[Exercise prompt]: Report every line of the data below that contains the word "answer", copying each such line in full.

[Data extract]:
Start of Block

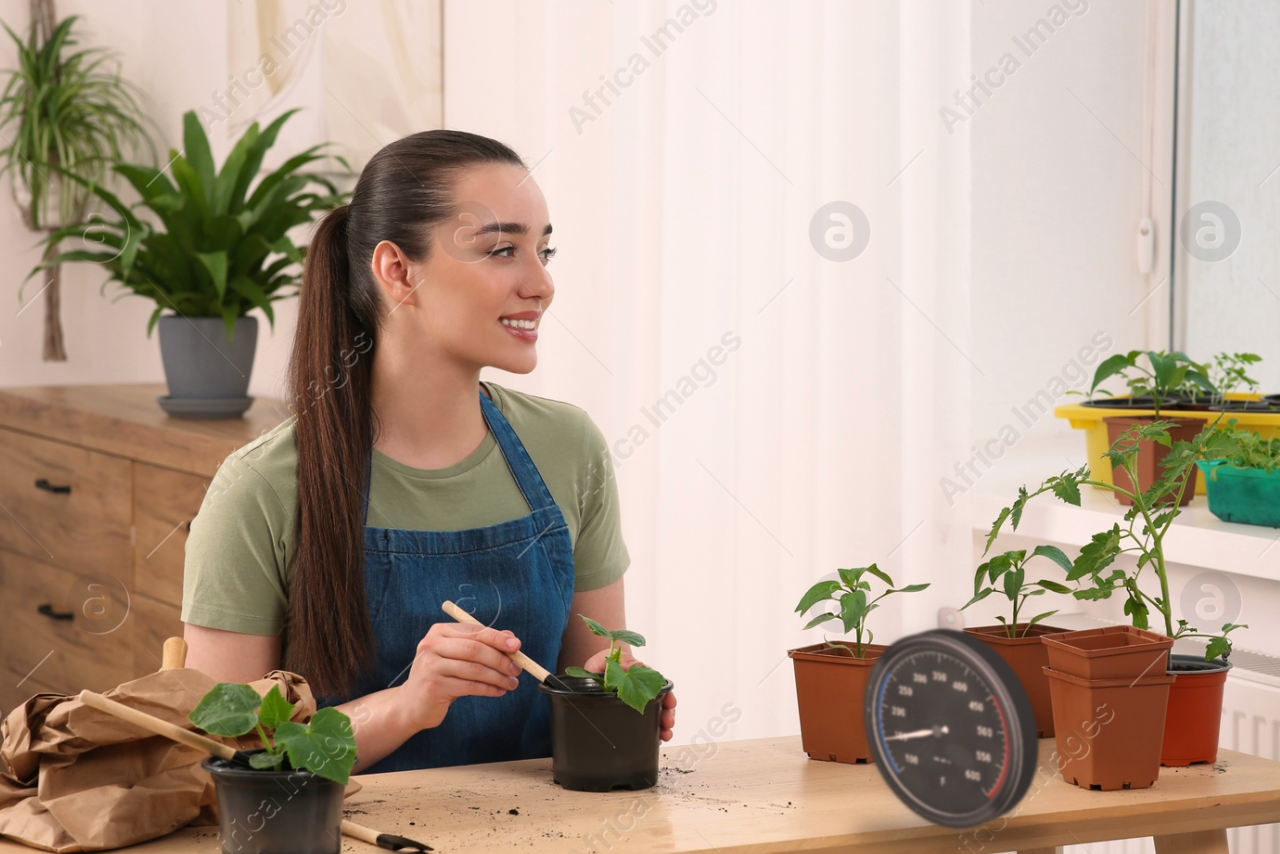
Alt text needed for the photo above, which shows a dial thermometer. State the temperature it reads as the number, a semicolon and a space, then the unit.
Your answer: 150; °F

End of Block
Start of Block

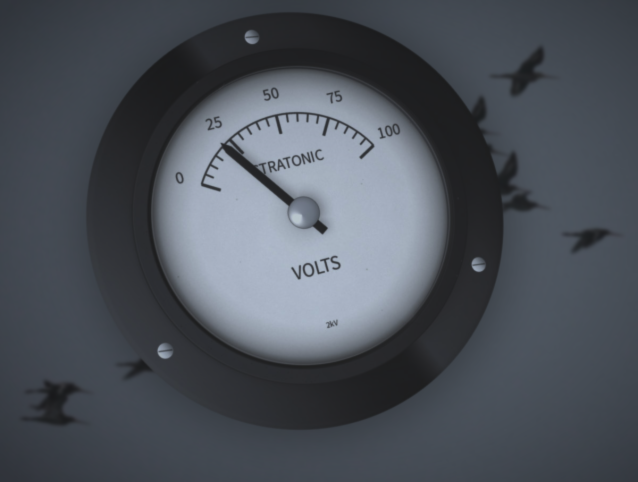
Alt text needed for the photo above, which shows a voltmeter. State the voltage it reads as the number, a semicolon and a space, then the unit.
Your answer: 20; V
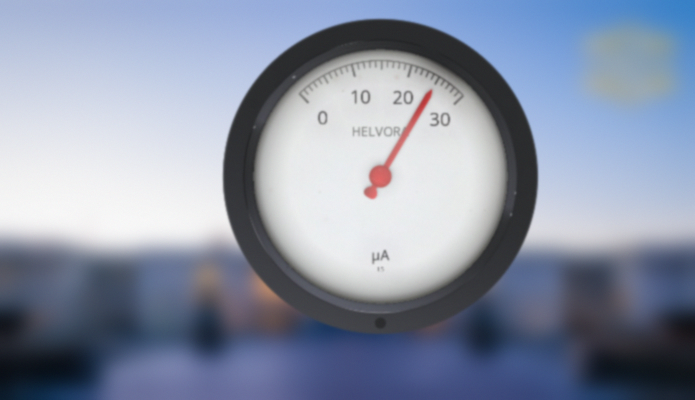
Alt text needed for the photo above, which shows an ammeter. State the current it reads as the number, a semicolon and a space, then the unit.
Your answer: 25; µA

End of Block
Start of Block

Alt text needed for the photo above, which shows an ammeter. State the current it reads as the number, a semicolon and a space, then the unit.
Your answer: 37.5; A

End of Block

[Response]:
Your answer: 150; °F
Your answer: 20; V
Your answer: 25; µA
Your answer: 37.5; A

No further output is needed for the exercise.